A television set near the altar continuously shows a documentary video of the events of that day. We watch it with two middle-aged black couples. When it's over, people clear their throats or glance down at the floor, not sure of what to say or do.

Sam and I go downstairs to the basement where the girls had been preparing to sing in the choir. There is a small room dedicated to their memory with flowers and pictures. We walk through quietly.

MONTGOMERY
Montgomery is the self-proclaimed birthplace of the Civil War and capital of the Confederacy. The capital of Alabama, it served as the Confederacy's capital for the first few months of its existence and its capitol building is where, in 1861, Jefferson Davis served as president of the Confederate States of America. Around the corner from the capitol is the first Confederate White House.

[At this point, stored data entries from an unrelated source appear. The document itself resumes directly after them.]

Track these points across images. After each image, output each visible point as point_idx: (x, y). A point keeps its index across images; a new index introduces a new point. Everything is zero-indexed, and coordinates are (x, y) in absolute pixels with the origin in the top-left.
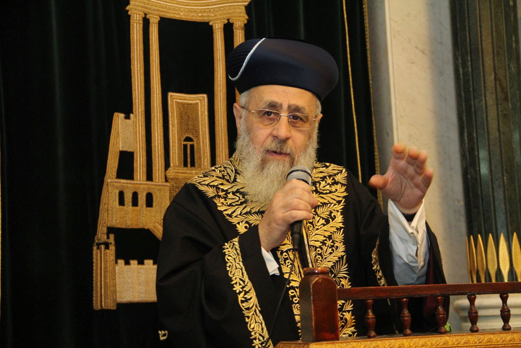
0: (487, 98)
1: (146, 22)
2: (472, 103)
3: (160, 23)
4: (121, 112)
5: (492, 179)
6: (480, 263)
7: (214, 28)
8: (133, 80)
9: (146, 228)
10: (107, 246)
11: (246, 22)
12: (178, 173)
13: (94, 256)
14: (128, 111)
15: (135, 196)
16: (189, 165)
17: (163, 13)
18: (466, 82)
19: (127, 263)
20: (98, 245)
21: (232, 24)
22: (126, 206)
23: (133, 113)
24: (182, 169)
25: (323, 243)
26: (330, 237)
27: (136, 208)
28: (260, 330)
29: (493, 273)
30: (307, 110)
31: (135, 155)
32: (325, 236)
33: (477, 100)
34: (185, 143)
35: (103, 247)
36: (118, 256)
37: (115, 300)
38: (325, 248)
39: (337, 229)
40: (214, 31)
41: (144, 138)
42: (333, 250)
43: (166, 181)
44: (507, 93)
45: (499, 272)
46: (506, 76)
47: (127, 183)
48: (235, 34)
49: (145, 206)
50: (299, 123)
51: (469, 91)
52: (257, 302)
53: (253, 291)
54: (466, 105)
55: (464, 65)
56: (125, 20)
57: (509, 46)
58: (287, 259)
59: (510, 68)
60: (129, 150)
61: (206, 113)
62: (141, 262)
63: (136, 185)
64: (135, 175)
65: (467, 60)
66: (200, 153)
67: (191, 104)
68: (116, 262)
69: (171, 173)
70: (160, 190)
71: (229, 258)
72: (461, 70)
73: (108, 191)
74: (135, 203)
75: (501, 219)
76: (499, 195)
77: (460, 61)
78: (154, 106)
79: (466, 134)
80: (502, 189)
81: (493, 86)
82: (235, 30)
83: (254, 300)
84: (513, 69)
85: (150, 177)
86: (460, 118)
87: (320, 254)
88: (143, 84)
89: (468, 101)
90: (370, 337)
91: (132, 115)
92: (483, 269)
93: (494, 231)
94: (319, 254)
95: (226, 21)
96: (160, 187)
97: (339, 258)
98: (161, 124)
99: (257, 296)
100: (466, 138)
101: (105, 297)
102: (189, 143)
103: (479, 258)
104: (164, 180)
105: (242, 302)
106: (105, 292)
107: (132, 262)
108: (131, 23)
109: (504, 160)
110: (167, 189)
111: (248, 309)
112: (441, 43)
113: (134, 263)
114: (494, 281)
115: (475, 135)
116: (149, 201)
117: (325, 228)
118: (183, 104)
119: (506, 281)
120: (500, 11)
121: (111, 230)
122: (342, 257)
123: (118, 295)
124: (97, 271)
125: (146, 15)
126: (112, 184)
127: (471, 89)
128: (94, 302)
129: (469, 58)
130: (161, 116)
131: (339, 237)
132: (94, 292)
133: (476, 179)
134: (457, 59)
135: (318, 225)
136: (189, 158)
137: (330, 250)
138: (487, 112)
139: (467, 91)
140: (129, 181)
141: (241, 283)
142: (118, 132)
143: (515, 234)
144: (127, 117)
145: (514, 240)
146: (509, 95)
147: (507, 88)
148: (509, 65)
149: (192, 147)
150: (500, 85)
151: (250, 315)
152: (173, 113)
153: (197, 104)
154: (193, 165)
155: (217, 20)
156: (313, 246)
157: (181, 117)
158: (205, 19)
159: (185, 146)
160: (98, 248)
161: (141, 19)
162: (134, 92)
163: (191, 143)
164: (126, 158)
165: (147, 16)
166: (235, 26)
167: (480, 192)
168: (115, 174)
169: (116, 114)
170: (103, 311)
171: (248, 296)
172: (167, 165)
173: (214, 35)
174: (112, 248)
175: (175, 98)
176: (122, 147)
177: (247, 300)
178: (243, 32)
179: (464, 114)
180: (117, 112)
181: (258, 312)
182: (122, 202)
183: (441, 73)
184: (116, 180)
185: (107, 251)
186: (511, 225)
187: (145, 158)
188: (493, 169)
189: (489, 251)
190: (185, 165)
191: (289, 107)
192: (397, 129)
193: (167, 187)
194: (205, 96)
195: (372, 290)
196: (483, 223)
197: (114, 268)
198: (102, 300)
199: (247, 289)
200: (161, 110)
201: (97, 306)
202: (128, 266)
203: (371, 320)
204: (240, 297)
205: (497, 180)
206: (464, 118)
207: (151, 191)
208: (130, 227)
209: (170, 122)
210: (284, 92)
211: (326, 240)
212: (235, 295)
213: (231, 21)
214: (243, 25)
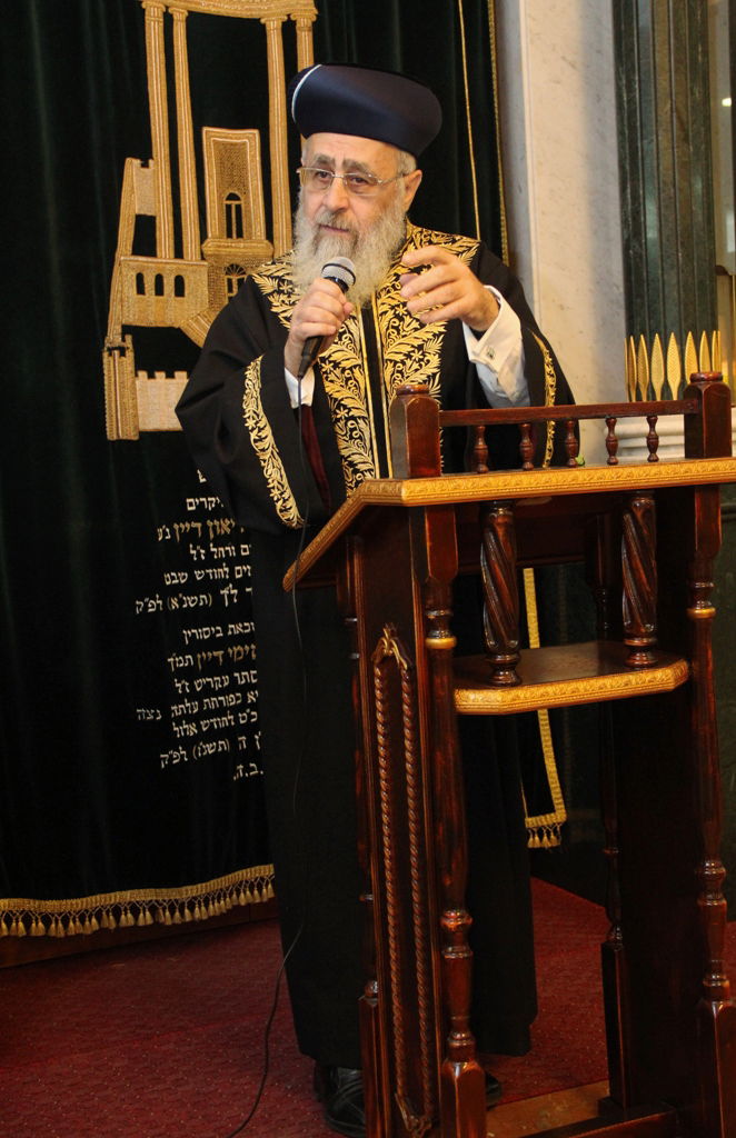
0: (660, 138)
1: (168, 19)
2: (639, 145)
3: (187, 19)
4: (135, 157)
5: (662, 256)
6: (641, 375)
7: (268, 28)
8: (151, 108)
9: (176, 326)
10: (123, 351)
11: (315, 19)
12: (219, 246)
13: (105, 366)
14: (145, 156)
15: (159, 280)
16: (234, 235)
17: (193, 6)
18: (632, 114)
19: (151, 376)
20: (110, 350)
21: (294, 23)
22: (147, 295)
23: (152, 158)
24: (225, 242)
25: (408, 356)
26: (420, 347)
27: (160, 298)
28: (279, 477)
29: (658, 387)
30: (373, 168)
31: (157, 221)
32: (413, 346)
33: (645, 142)
34: (229, 202)
35: (116, 352)
36: (139, 366)
37: (136, 427)
38: (409, 362)
39: (434, 335)
40: (268, 34)
41: (170, 196)
42: (421, 366)
43: (203, 259)
44: (688, 131)
45: (666, 386)
46: (687, 104)
47: (147, 262)
48: (299, 37)
49: (173, 295)
50: (363, 187)
51: (635, 127)
52: (273, 442)
53: (268, 428)
54: (630, 147)
55: (630, 89)
56: (137, 17)
57: (694, 61)
58: (350, 378)
59: (693, 94)
60: (149, 214)
61: (258, 158)
62: (170, 375)
63: (161, 265)
64: (158, 249)
65: (634, 80)
66: (250, 218)
67: (236, 144)
68: (136, 375)
69: (209, 247)
70: (194, 272)
71: (250, 383)
72: (625, 95)
73: (121, 273)
74: (159, 290)
75: (673, 312)
76: (671, 278)
77: (624, 82)
78: (182, 148)
79: (629, 191)
80: (675, 270)
81: (669, 120)
82: (298, 32)
83: (270, 440)
84: (697, 95)
85: (179, 253)
86: (622, 167)
87: (401, 372)
88: (166, 114)
89: (633, 142)
90: (479, 473)
91: (151, 162)
92: (644, 383)
93: (662, 330)
94: (398, 372)
95: (286, 18)
96: (195, 267)
97: (428, 377)
98: (194, 175)
99: (273, 434)
100: (629, 196)
101: (122, 422)
102: (234, 203)
103: (641, 367)
104: (199, 258)
105: (255, 441)
106: (122, 416)
107: (157, 374)
108: (147, 22)
109: (679, 228)
110: (204, 271)
111: (263, 450)
112: (599, 52)
113: (160, 375)
114: (658, 399)
115: (641, 192)
116: (180, 288)
117: (417, 334)
118: (223, 144)
119: (675, 398)
120: (682, 6)
121: (126, 329)
122: (434, 375)
123: (140, 420)
124: (110, 386)
125: (167, 7)
126: (127, 265)
127: (638, 124)
128: (108, 429)
129: (637, 78)
130: (193, 162)
131: (435, 346)
132: (107, 416)
133: (641, 257)
134: (620, 79)
135: (407, 329)
136: (235, 225)
137: (416, 366)
138: (658, 158)
139: (632, 128)
140: (150, 259)
141: (255, 416)
142: (133, 188)
143: (690, 334)
144: (145, 165)
145: (688, 341)
146: (690, 134)
147: (688, 122)
148: (692, 89)
149: (238, 208)
150: (679, 118)
151: (267, 458)
152: (209, 158)
153: (244, 144)
154: (240, 235)
155: (273, 15)
156: (391, 361)
157: (221, 163)
158: (255, 15)
159: (229, 207)
160: (110, 355)
161: (161, 14)
162: (153, 127)
163: (237, 202)
164: (145, 226)
165: (170, 11)
166: (298, 25)
167: (645, 274)
168: (130, 248)
169: (128, 160)
170: (120, 442)
171: (263, 434)
172: (203, 236)
173: (268, 39)
174: (130, 354)
175: (214, 135)
176: (139, 209)
177: (261, 439)
178: (311, 34)
179: (628, 161)
180: (129, 156)
181: (275, 454)
182: (141, 290)
183: (599, 99)
184: (133, 258)
185: (123, 358)
186: (686, 321)
187: (171, 225)
188: (664, 241)
189: (654, 359)
190: (229, 235)
191: (345, 163)
192: (533, 182)
193: (202, 269)
194: (256, 132)
195: (483, 413)
196: (647, 319)
197: (134, 383)
198: (119, 427)
199: (261, 425)
200: (193, 154)
201: (111, 435)
202: (152, 381)
203: (480, 452)
204: (253, 436)
205: (669, 257)
206: (628, 167)
207: (182, 274)
208: (154, 325)
209: (206, 171)
210: (339, 142)
211: (413, 352)
212: (247, 432)
213: (292, 18)
214: (310, 24)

Just down the street is the Dexter Avenue King Memorial Baptist Church, where Martin Luther King Jr. served as pastor from 1954 to 1960 and where the Montgomery Bus Boycott was launched. The red brick church, which holds roughly 400 people, looks almost like a house. A fenced staircase trails up its sides to its raised front door. With lamps hanging from the ceiling and a drum set in the corner, it has an easygoing, comfortable vibe.

Several blocks away is the new Rosa Parks Library and Museum. It's located at the very bus stop where Parks refused to give up her seat, an act that led to the city's bus boycott and ultimately to the civil rights movement.